# Hi from Australia



## Comper100 (Nov 25, 2013)

Hi there

Been on the the forum for a few weeks now. Registered recently. 

New into beekeeping, got my first hive only a week ago. Already had some great learning experiences. Its a very addictive hobby, I'm getting more and more into it! 

Looking forward to reading, sharing info and learning more! 

Adelaide. Australia


----------



## Stephenpbird (May 22, 2011)

HI Comper

"Its a very addictive hobby, I'm getting more and more into it!"
Hahahaha another one gets addicted.
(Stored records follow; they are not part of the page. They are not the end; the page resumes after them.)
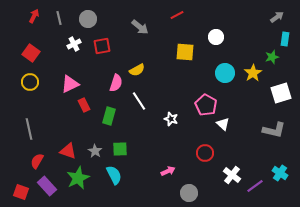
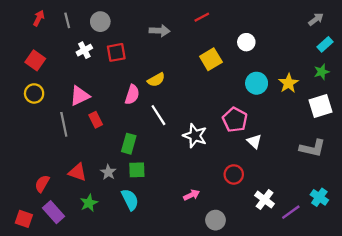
gray arrow: (140, 27) -> (160, 31), turned -36
cyan rectangle: (285, 39) -> (325, 44), turned 40
yellow square: (185, 52) -> (211, 59), turned -36
green star: (272, 57) -> (322, 72), moved
green rectangle: (109, 116) -> (129, 144), moved
white star: (171, 119) -> (195, 136), size x1.5
gray line: (29, 129) -> (64, 124), moved
green star: (78, 178) -> (89, 203), size x0.7

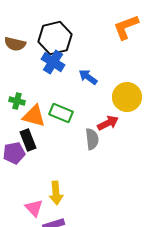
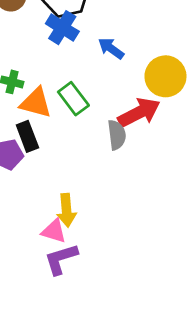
green rectangle: (61, 113) -> (73, 99), turned 30
red arrow: (108, 123) -> (139, 113), size x1.4
pink triangle: (34, 208) -> (54, 231), moved, turned -30

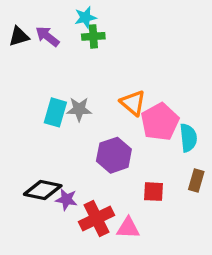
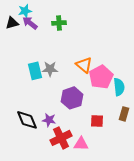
cyan star: (85, 17) -> (25, 11), moved
cyan rectangle: (55, 112) -> (35, 71), turned -30
black diamond: (43, 190) -> (27, 120), turned 55
purple star: (66, 199) -> (49, 120), moved

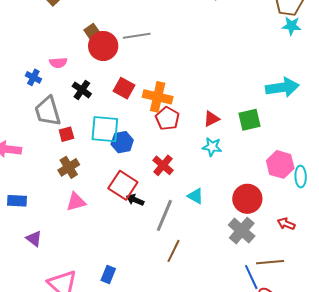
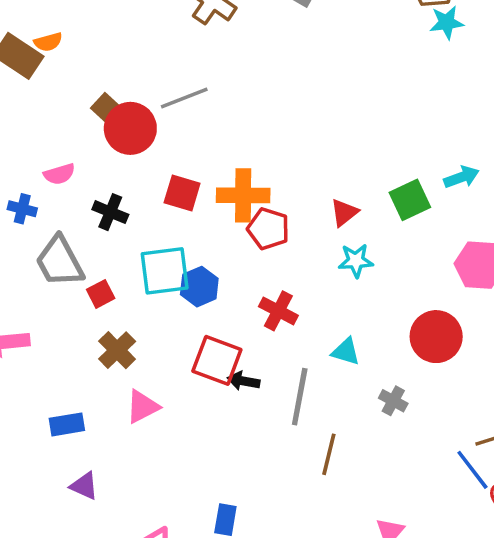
cyan arrow: (282, 87) -> (461, 177), moved, size x0.6
blue rectangle: (17, 201) -> (67, 424), moved
gray cross: (242, 231) -> (393, 401), moved, size x0.6

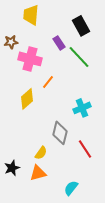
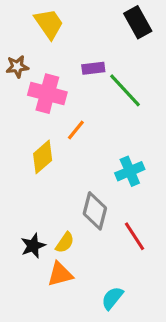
yellow trapezoid: (31, 15) -> (49, 24), turned 140
black rectangle: (81, 26) -> (138, 22), moved
purple rectangle: (59, 43) -> (93, 68), turned -64
black star: (12, 168) -> (33, 246), moved

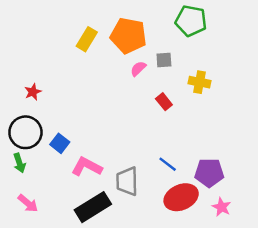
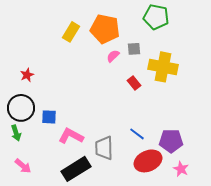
yellow cross: (199, 82) -> (163, 67), size x1.6
blue square: (60, 143) -> (49, 117), turned -35

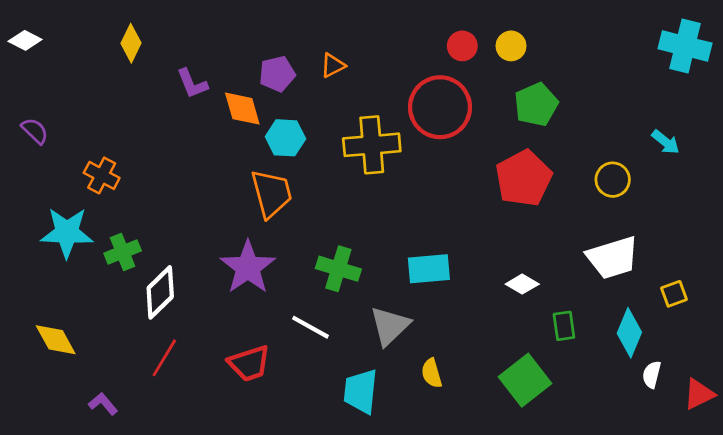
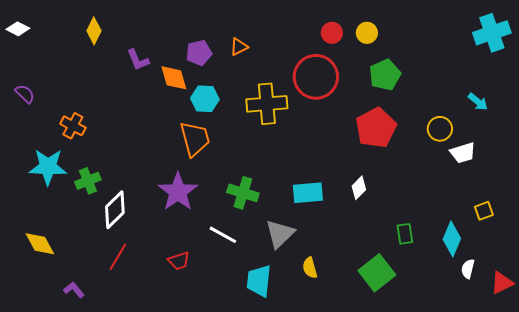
cyan cross: (685, 46) -> (492, 33), turned -33
white trapezoid: (613, 258) -> (463, 153), moved, size x0.7
white diamond: (522, 284) -> (359, 188), moved, turned -75
red trapezoid: (249, 363) -> (179, 261), size x0.7

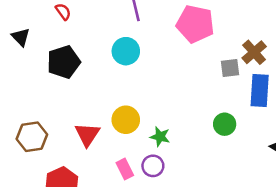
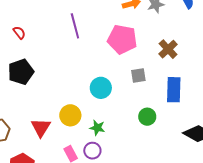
cyan circle: (126, 51) -> (101, 88), moved
brown cross: (254, 52) -> (168, 49), moved
gray square: (230, 68) -> (138, 75), moved

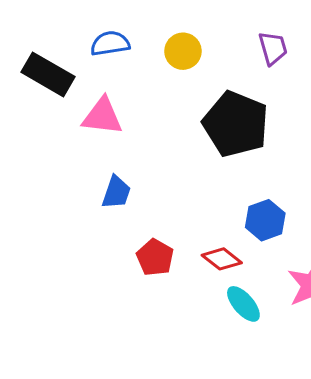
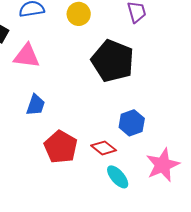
red pentagon: (155, 257) -> (61, 147), size x1.4

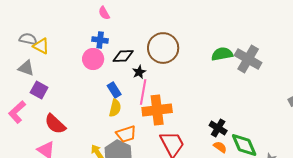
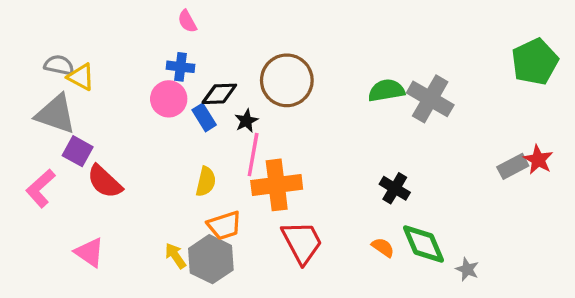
gray triangle: (26, 68) -> (56, 114), size x1.5
blue rectangle: (114, 90) -> (204, 117), moved
red semicircle: (55, 124) -> (105, 182), moved
black cross: (218, 128) -> (395, 188), moved

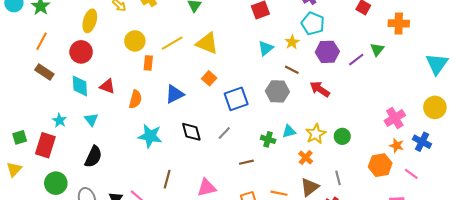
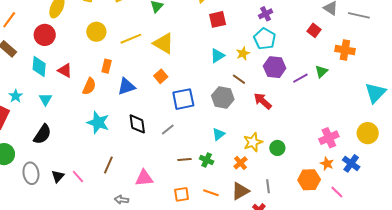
orange rectangle: (148, 63) -> (107, 66), moved
cyan triangle: (289, 131) -> (219, 134), moved, turned -32
green cross: (268, 139) -> (207, 160), moved

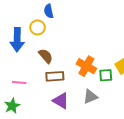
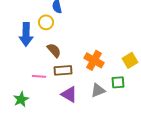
green square: (106, 75) -> (118, 82), moved
pink line: (19, 82) -> (39, 76), moved

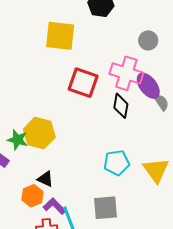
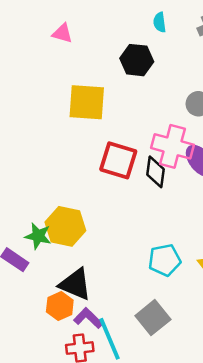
black diamond: (121, 106) -> (156, 172), moved
black triangle: (45, 179) -> (75, 284), size x1.6
gray square: (106, 208) -> (153, 318), turned -32

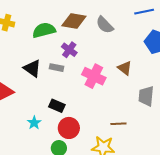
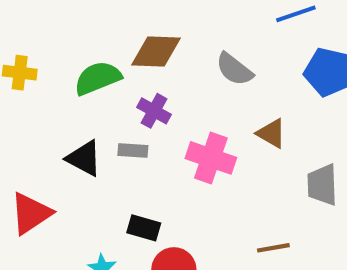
gray semicircle: (105, 25) -> (234, 69), moved

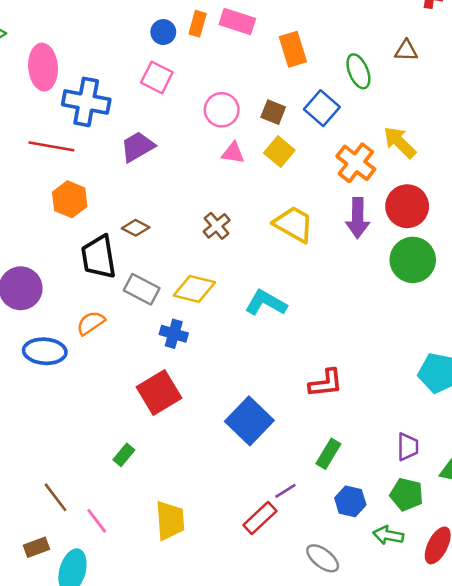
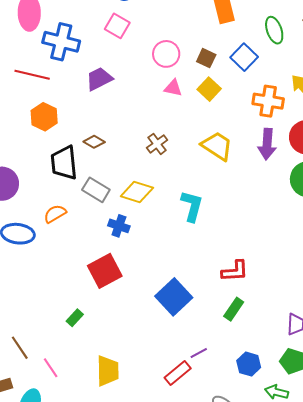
orange cross: (356, 163) -> (268, 101), turned -32
cyan L-shape: (266, 303) -> (192, 206), turned 72
green rectangle: (328, 454) -> (234, 309), moved

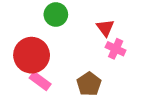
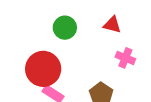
red triangle: (105, 28) -> (112, 25), moved, turned -36

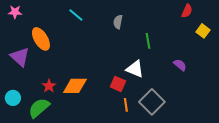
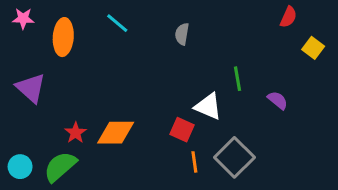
orange ellipse: (41, 39) -> (63, 37), moved, turned 35
green line: (148, 41) -> (238, 79), moved
cyan circle: (13, 98) -> (20, 167), moved

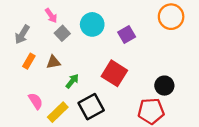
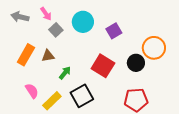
orange circle: (171, 17) -> (154, 48), moved
gray arrow: (22, 34) -> (20, 17), moved, turned 72
orange rectangle: (29, 61) -> (26, 55), size x1.5
black circle: (164, 86) -> (136, 63), moved

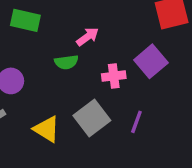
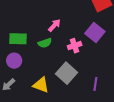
green rectangle: (25, 20) -> (18, 39), moved
purple line: (136, 122) -> (95, 84), moved

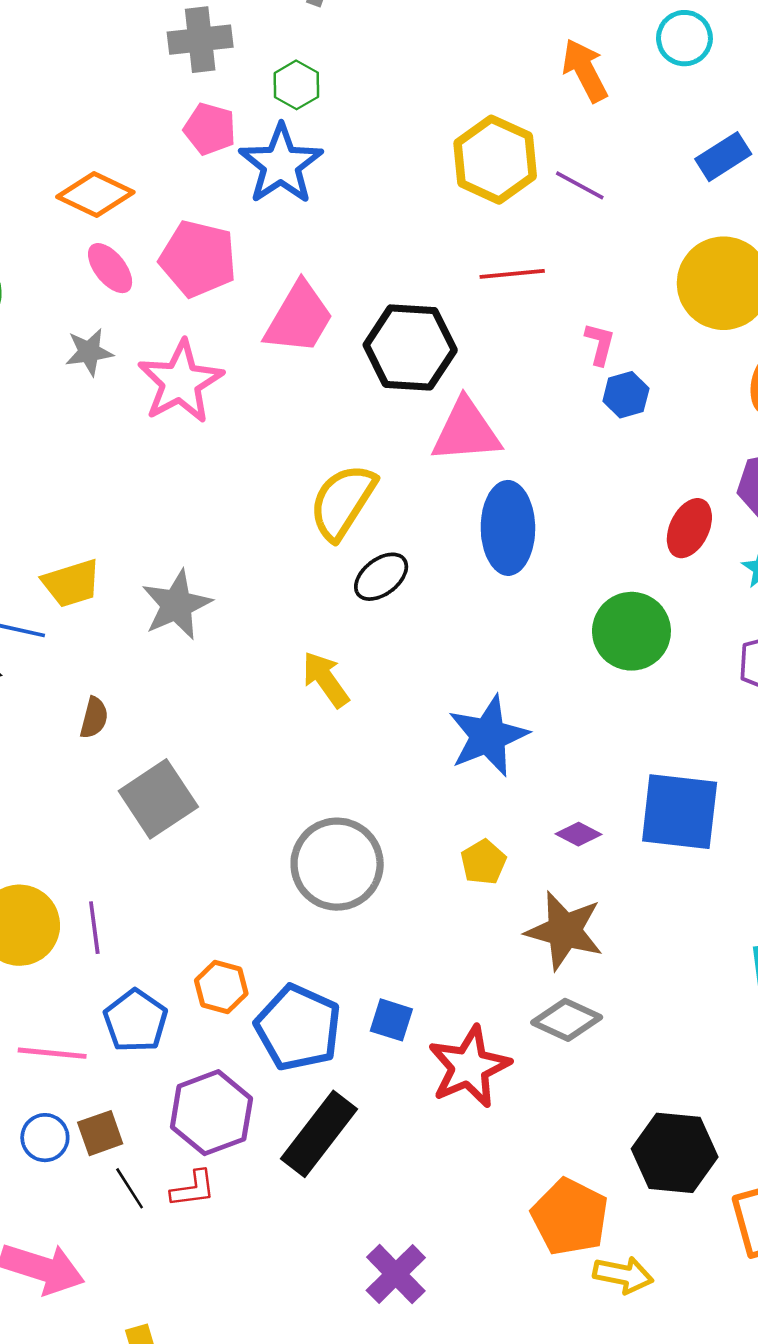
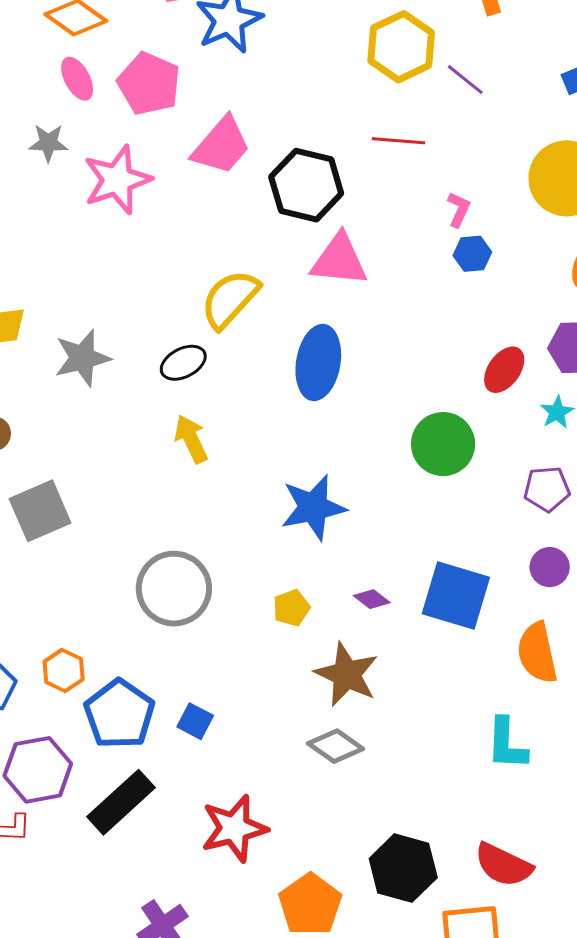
blue ellipse: (508, 528) -> (318, 363), moved
black ellipse: (381, 577) -> (183, 363), moved
red star: (469, 1067) -> (234, 828), moved

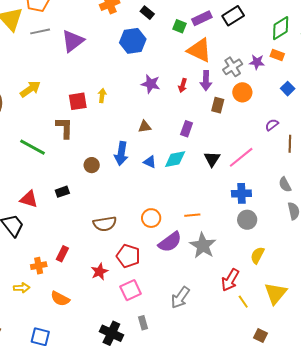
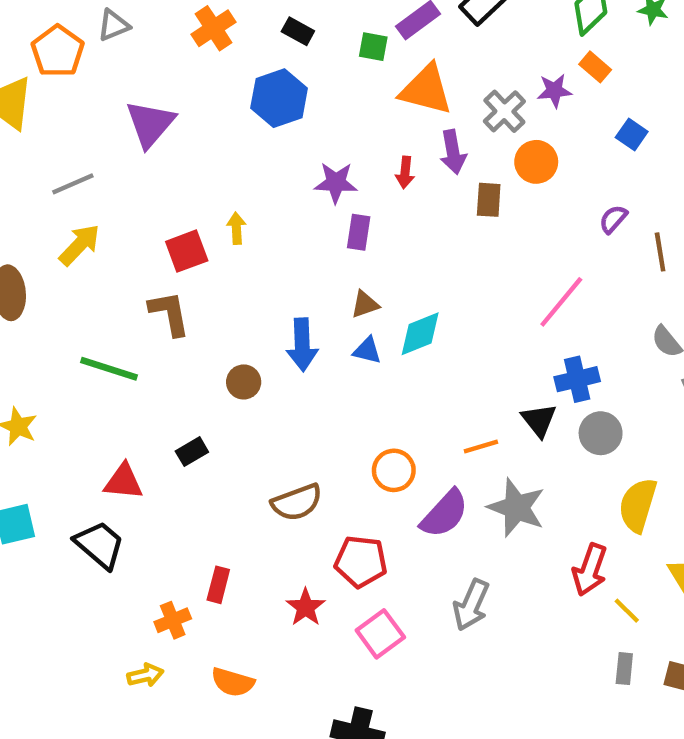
gray line: (40, 31) -> (73, 184), moved
orange rectangle: (277, 55) -> (595, 67), turned 32
brown triangle: (145, 127) -> (365, 304), moved
purple rectangle: (187, 129) -> (359, 232), moved
black triangle: (212, 159) -> (539, 420), moved
yellow semicircle: (257, 255) -> (638, 505), size x1.4
gray arrow: (180, 298) -> (471, 605), moved
gray rectangle: (143, 323) -> (624, 669), moved, turned 32

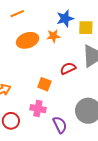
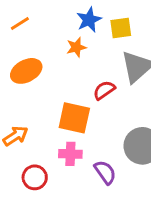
orange ellipse: (28, 40) -> (26, 71), moved
orange square: (44, 84) -> (74, 118), size x1.6

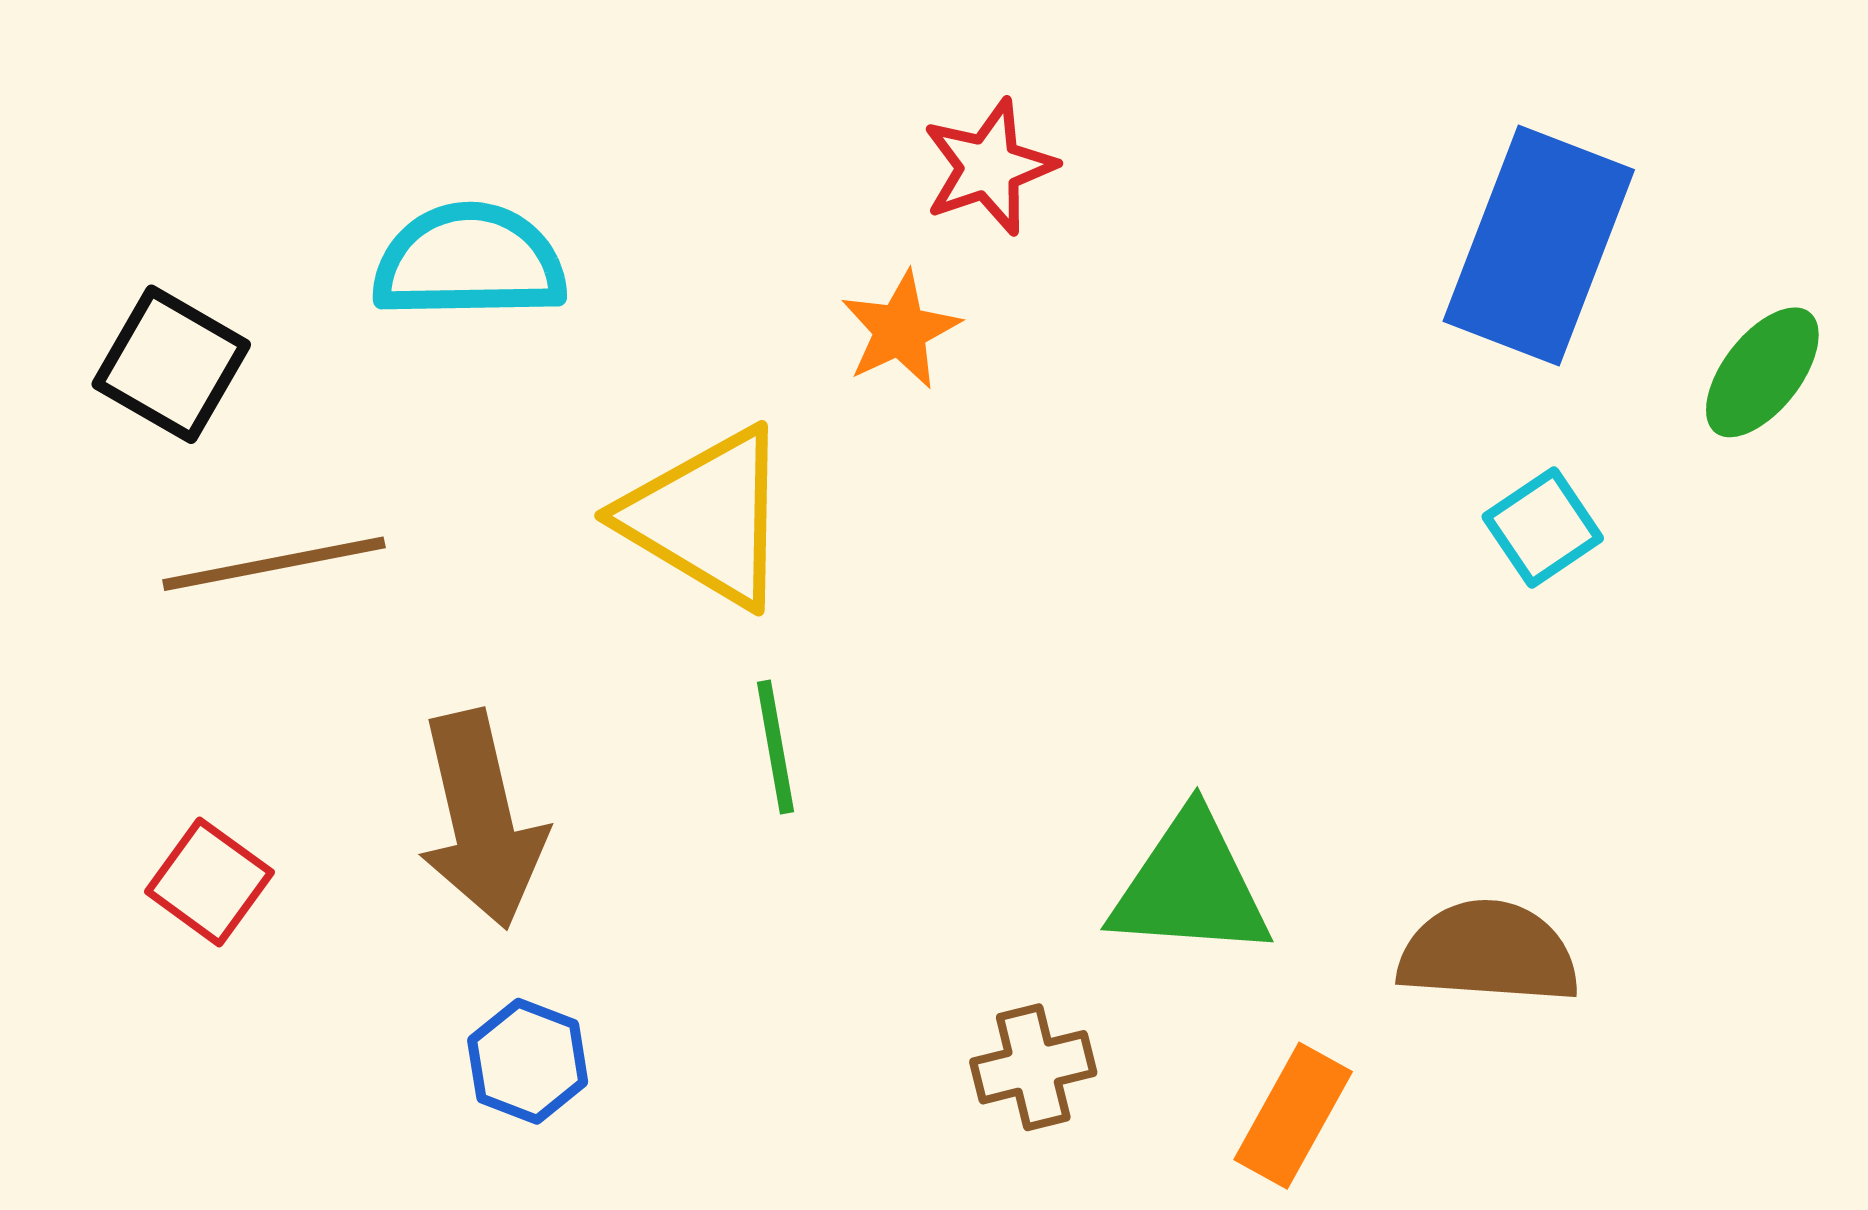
Waning, to many hives can make you single!


----------



## mrqb (Jul 17, 2011)

Hellp to you, and Welcome


----------



## AmericasBeekeeper (Jan 24, 2010)

Welcome 100!


----------



## MattDavey (Dec 16, 2011)

G'day Comper, good to see some other Aussies joining. Lots of information here!


----------



## Comper100 (Nov 25, 2013)

Thanks, yeah there is a wealth of info on here. I can spend hours reading all the material!


----------



## scdw43 (Aug 14, 2008)

Welcome to Beesource, ask questions and they will be answered.


----------



## Kidbeeyoz (May 8, 2013)

Welcome to the forum. Aussies are small in number on the forum. We may not be real leaders in beekeeping but we designed an Australian hive tool and have had some outstanding queen bee breeders. A Western Australian beekeeper holds a world record for honey produced and of course there is our scientist Denis Anderson who is the world expert on Varroa having named Varroa Destructor.


----------



## Comper100 (Nov 25, 2013)

I didn't know that! Thanks for the Reply.

Here's a quick pic of my hive, had to put it on a stand due to the Ants:


----------



## Jeanette (Jul 7, 2012)

Welcome Comper! Glad to see another Aussie here.


----------



## Oldtimer (Jul 4, 2010)

Kidbeeyoz said:


> A Western Australian beekeeper holds a world record for honey produced


That's interesting and something I've always wondered. What is the world record?


----------